Maitake also goes by the name hen of the woods, although it is quite different than the golden chicken of the woods mushroom we discussed earlier. The name hen of the woods seems to come from the mushroom’s appearance, as the fan shape looks a little like feathers from a hen.
Despite looking unfamiliar, these mushrooms can be used just like other types. You might sauté them in butter on their own or perhaps include them in a rice or pasta dish. Either way, the mushrooms are going to be delicious.
Beyond this, maitake mushrooms have been linked to health benefits. This includes the potential to fight cancer, to promote long life, and to support the immune system. These potential benefits are partly associated with the antioxidants and nutrients in the mushrooms and partly with unusual plant-based compounds.
Bonus: Lobster Mushrooms
Lobster mushrooms demand attention from the first moment you see them, as they’re stunning and taste delicious.

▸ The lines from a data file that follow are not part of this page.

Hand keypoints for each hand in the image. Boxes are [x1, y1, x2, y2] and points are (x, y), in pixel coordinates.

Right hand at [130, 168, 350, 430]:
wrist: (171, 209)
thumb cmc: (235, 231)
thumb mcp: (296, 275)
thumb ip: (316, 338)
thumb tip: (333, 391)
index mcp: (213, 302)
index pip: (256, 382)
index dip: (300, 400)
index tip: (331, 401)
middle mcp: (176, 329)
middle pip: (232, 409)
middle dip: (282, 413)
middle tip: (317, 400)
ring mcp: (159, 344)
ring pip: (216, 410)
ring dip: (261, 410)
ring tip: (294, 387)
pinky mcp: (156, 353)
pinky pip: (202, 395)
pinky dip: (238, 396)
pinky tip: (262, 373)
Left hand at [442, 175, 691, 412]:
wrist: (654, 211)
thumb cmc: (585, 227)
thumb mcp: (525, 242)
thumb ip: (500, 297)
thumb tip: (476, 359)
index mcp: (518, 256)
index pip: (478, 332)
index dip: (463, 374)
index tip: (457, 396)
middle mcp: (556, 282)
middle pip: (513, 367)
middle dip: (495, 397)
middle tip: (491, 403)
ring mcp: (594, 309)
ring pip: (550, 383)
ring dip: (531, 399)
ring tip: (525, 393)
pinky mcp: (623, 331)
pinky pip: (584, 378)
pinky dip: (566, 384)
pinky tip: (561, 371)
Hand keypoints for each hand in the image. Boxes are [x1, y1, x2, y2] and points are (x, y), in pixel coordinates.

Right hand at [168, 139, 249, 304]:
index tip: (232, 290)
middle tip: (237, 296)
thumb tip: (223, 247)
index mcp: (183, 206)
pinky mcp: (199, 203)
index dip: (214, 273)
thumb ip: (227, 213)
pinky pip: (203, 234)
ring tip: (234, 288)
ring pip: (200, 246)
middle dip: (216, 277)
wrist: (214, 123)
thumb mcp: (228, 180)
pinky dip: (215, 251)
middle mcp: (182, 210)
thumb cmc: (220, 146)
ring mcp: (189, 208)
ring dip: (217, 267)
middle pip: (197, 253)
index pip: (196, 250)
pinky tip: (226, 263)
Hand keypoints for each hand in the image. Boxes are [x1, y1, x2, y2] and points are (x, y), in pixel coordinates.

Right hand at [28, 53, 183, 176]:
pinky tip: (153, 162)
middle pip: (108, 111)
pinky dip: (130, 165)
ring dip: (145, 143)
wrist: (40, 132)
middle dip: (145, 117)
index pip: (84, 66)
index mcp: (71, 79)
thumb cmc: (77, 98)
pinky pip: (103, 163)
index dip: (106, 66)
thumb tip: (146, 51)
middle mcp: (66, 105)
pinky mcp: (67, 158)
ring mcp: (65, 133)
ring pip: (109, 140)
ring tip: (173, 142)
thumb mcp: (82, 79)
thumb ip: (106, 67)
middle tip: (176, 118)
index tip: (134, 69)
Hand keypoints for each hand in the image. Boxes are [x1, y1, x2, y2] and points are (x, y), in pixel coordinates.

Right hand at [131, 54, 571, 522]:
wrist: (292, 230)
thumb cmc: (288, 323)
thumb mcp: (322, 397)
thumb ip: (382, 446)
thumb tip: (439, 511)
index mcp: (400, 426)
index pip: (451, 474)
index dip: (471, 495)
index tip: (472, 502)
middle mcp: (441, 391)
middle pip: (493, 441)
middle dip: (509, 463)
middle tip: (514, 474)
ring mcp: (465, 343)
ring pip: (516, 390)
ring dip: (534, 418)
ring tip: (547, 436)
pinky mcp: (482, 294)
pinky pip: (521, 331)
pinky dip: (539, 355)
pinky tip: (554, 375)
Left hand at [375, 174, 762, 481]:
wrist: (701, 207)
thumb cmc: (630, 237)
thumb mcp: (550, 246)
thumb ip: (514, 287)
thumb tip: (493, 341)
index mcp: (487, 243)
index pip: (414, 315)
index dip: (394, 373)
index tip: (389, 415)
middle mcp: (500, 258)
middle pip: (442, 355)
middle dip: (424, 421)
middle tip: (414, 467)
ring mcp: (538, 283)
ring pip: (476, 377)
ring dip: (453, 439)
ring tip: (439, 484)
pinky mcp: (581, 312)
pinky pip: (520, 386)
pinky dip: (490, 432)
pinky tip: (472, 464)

They even live up to the lobster part of their name, as notes in their flavor profile are reminiscent of lobster.
Nevertheless, lobster mushrooms are misleading, as the bright orange color actually comes from a type of parasitic fungus that can attack multiple types of mushroom. Despite the presence of this fungus, lobster mushrooms are popular and considered safe to eat.
This fungus makes lobster mushrooms truly remarkable. If you’re foraging for them, only focus on bright orange mushrooms. The mushrooms typically turn pink or purple as they age and aren’t good to eat once this has happened.